TASK DESCRIPTION |
Output nothing but the lines from the one holding "text: Axes ->" to the end of the listing. Reproduce them exactly, without the pictures.

INPUT DATA |

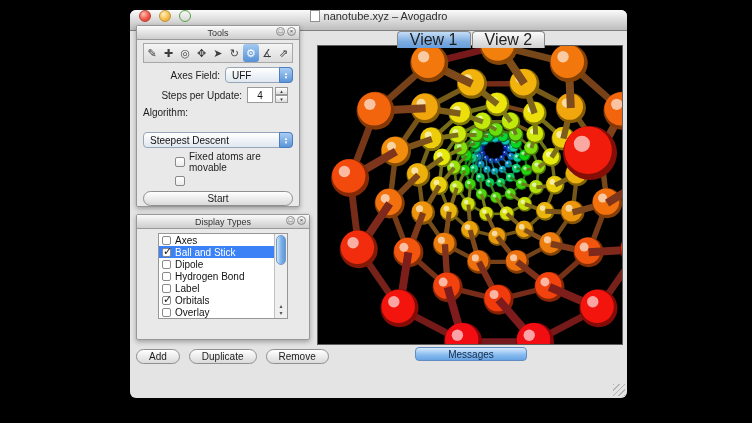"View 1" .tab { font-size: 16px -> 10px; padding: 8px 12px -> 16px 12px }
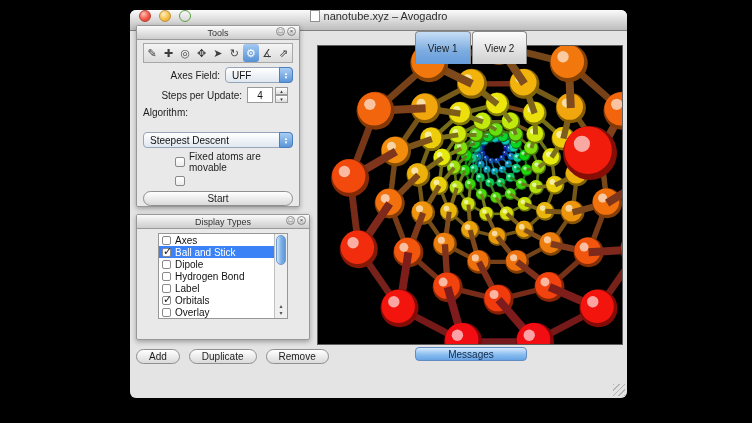"Axes Field:" span.fr-label { text: Axes -> Force }
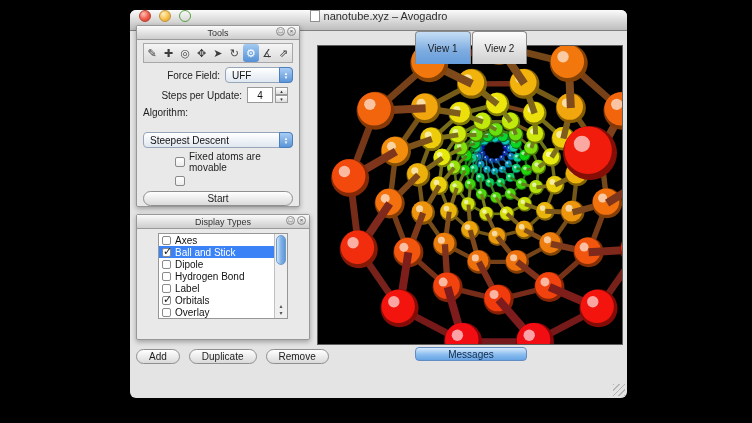"Steepest Descent" div.form-row { font-weight: none -> bold; margin-top: 14px -> 8px }
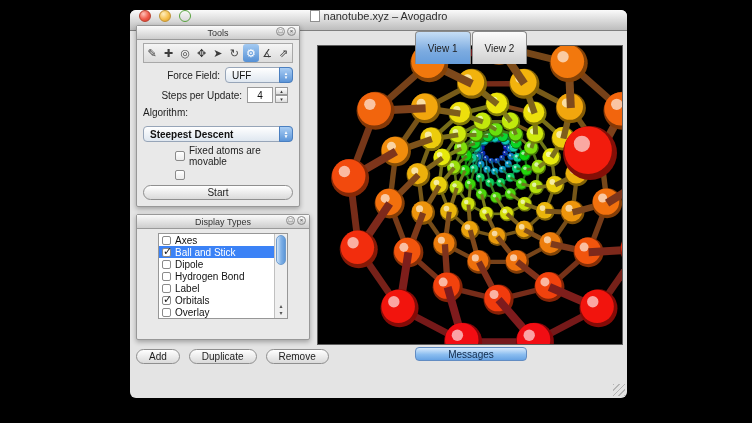"Start" .aqua-btn { font-size: 10px -> 14px }
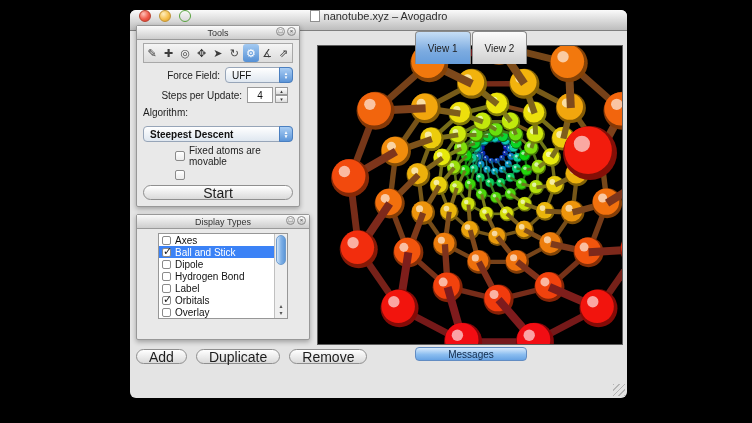"Axes" .display-body { padding: 4px 21px 0 -> 4px 6px 0 }
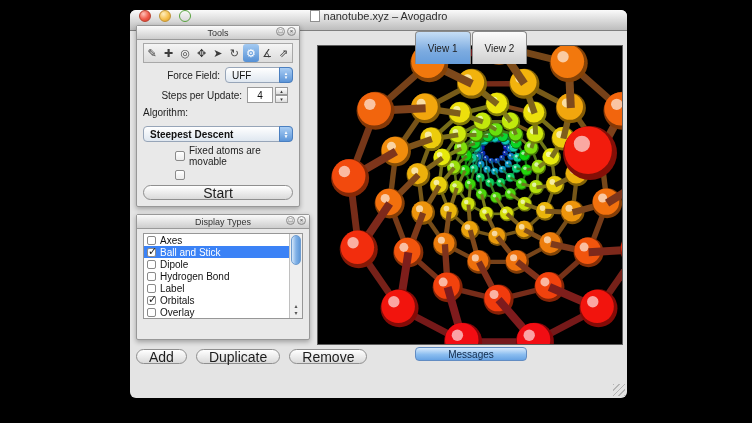"Messages" .messages-btn { margin: 2px auto 0 -> 18px auto 0 }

PROBLEM SOLUTION |
"Axes Field:" span.fr-label { text: Axes -> Force }
"Steepest Descent" div.form-row { font-weight: none -> bold; margin-top: 14px -> 8px }
"Start" .aqua-btn { font-size: 10px -> 14px }
"Axes" .display-body { padding: 4px 21px 0 -> 4px 6px 0 }
"Messages" .messages-btn { margin: 2px auto 0 -> 18px auto 0 }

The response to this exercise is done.